NEW ORLEANS – When opportunity beckoned Wednesday, Timberwolves backup center Gorgui Dieng answered with a 25-minute, 12-point, 8-rebound performance that fueled his team's second unit.
The Wolves' bench outscored the Pelicans reserves 45-17 in a 104-98 victory during which the Wolves — OK, Jimmy Butler — scored the game's final six points.
Dieng was called upon to play at least 10 minutes more than he had in any of the Wolves' first seven games after starting center Karl-Anthony Towns picked up two personal fouls in the game's first seven minutes, his third by early in the second quarter and his fourth by early in the third quarter and his fifth with 5:16 left in the game.

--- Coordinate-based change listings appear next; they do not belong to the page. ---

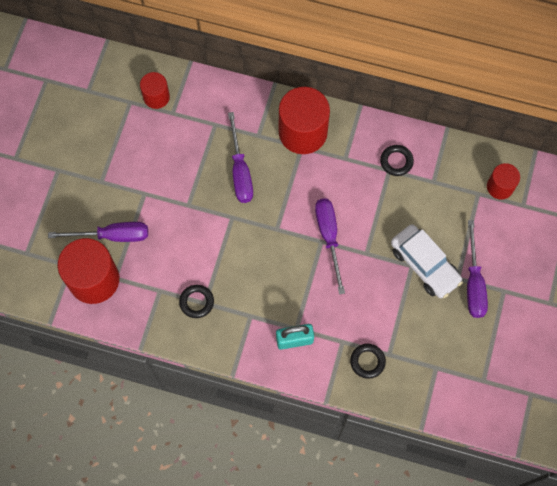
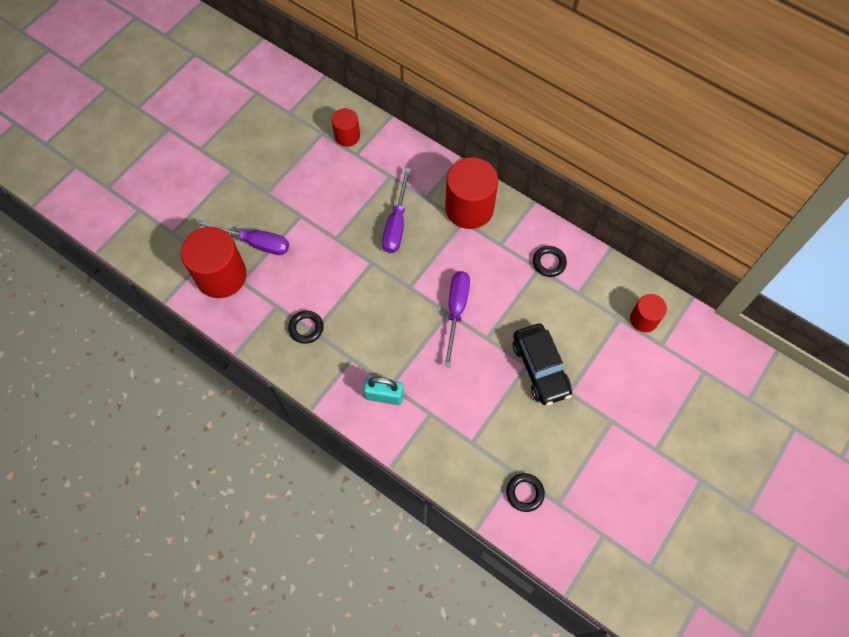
camera: 20 degrees right, 5 degrees down
black ring [350,344,386,379] -> black ring moved to [506,473,545,512]
white car [391,224,463,298] -> black car [513,323,572,405]
purple screwdriver [467,220,488,318] -> none

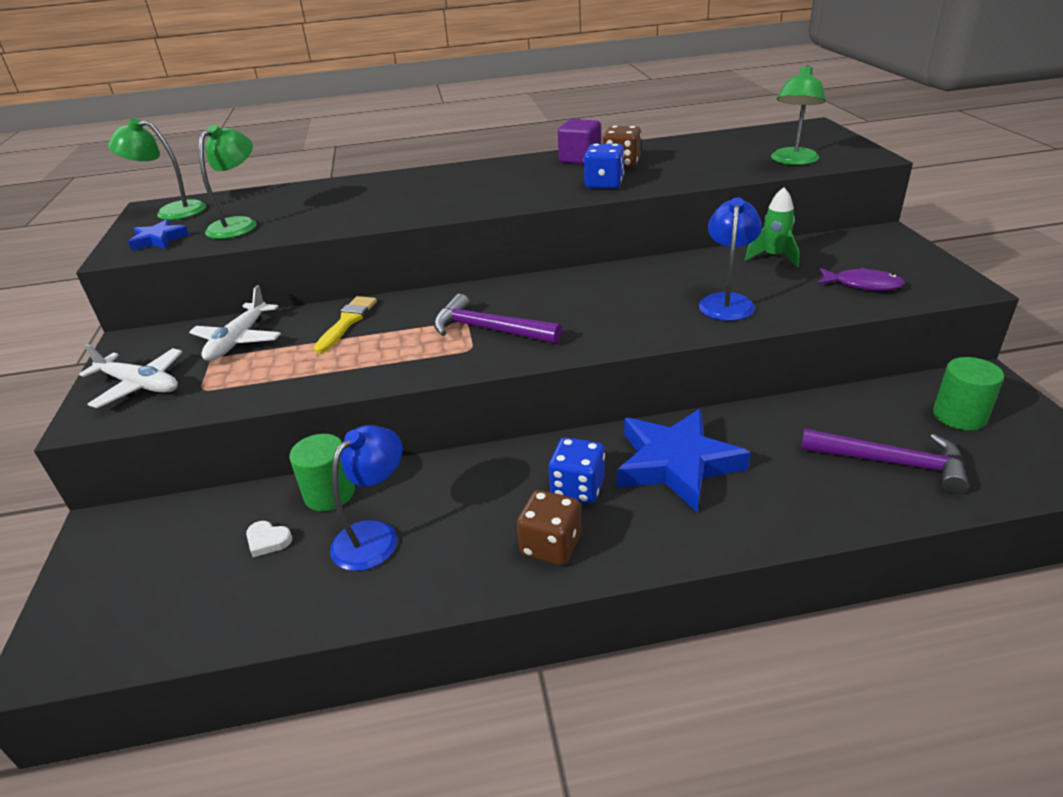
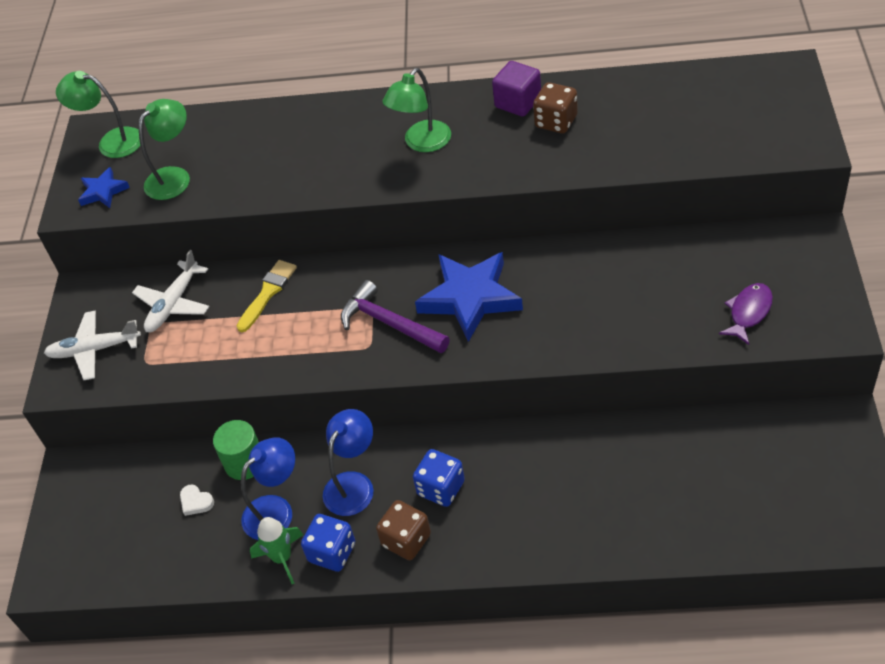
camera: 15 degrees right, 15 degrees up
white plane [79,344,182,408] -> white plane turned 135 degrees clockwise [44,311,141,380]
blue dice [584,144,625,189] -> blue dice moved to [301,514,355,572]
blue star [617,409,750,513] -> blue star moved to [415,252,523,342]
blue lamp [699,197,762,321] -> blue lamp moved to [323,409,373,516]
green rocket [745,187,800,267] -> green rocket moved to [250,517,303,584]
green lamp [771,65,826,165] -> green lamp moved to [382,68,451,152]
purple hammer [801,428,969,494] -> none
purple fish [817,268,905,291] -> purple fish turned 90 degrees counterclockwise [719,283,773,345]
green cylinder [933,357,1004,430] -> none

Towns played just 22½ minutes and scored just two points because of that persistent foul trouble while New Orleans big men DeMarcus Cousins and Anthony Davis together scored 59 points — and still lost.
Dieng, meanwhile, found the kind of playing time and rhythm that a year ago earned him a four-year, $62.8 million contract starting this season. He also found the kind of open shots from the perimeter — 4-for-8 from the field, including a three-pointer — that presented themselves too infrequently during the season's opening weeks.

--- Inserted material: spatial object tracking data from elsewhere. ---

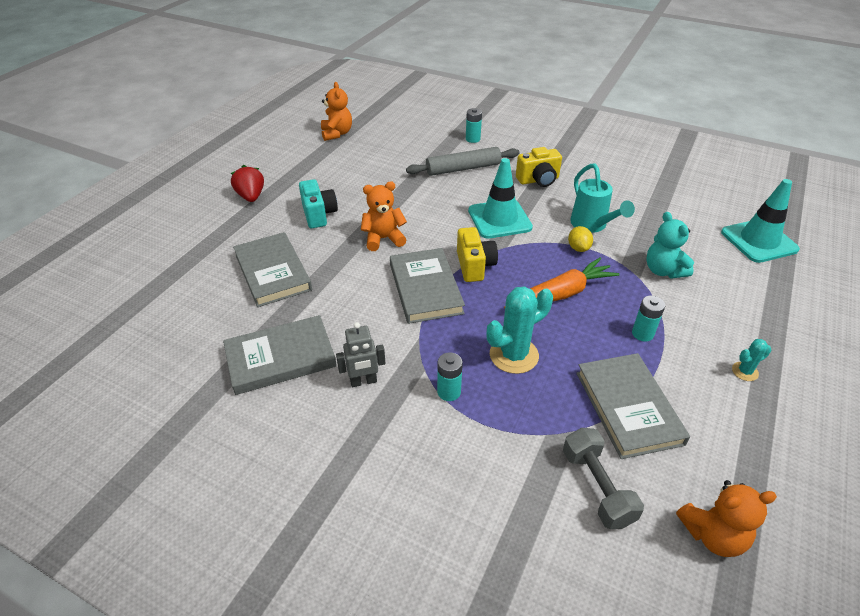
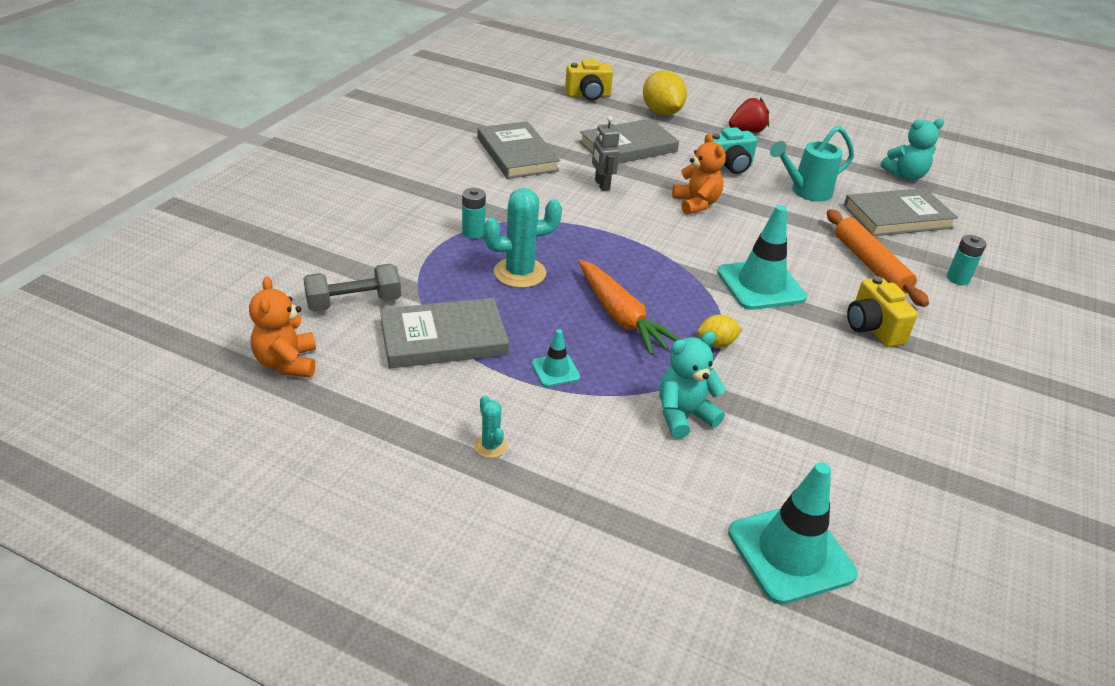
camera: 85 degrees right, 5 degrees down
orange teddy bear [321,82,352,141] -> turquoise teddy bear [881,119,944,181]
grey robot [336,322,385,387] -> grey robot moved to [592,116,620,191]
grey book [390,248,465,324] -> grey book moved to [844,188,958,236]
grey rolling pin [406,147,519,176] -> orange rolling pin [827,209,929,307]
yellow camera [457,227,498,282] -> yellow camera moved to [565,59,613,101]
turquoise cactus [487,286,553,374] -> turquoise cactus turned 75 degrees counterclockwise [483,188,562,288]
turquoise watering can [570,163,635,233] -> turquoise watering can moved to [770,126,854,202]
turquoise battery [632,296,665,342] -> turquoise traffic cone [532,329,580,387]
none -> yellow lemon [643,70,687,115]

"I mean, there was an opportunity for me to play, and I had to step up," Dieng said. "That's it."
A season ago, he started all 82 games and finished the season 20th in the NBA in minutes played at 32.3 a night. Most of them were at power forward alongside Towns at center, but the signing of starting power forward Taj Gibson last season and Wolves coach Tom Thibodeau's intention to play Nemanja Bjelica as Gibson's backup has changed things.
Last month's season opener at San Antonio ended Dieng's streak of 118 consecutive games started and until Wednesday, he seldom looked like the player who earned all that playing time and money last year.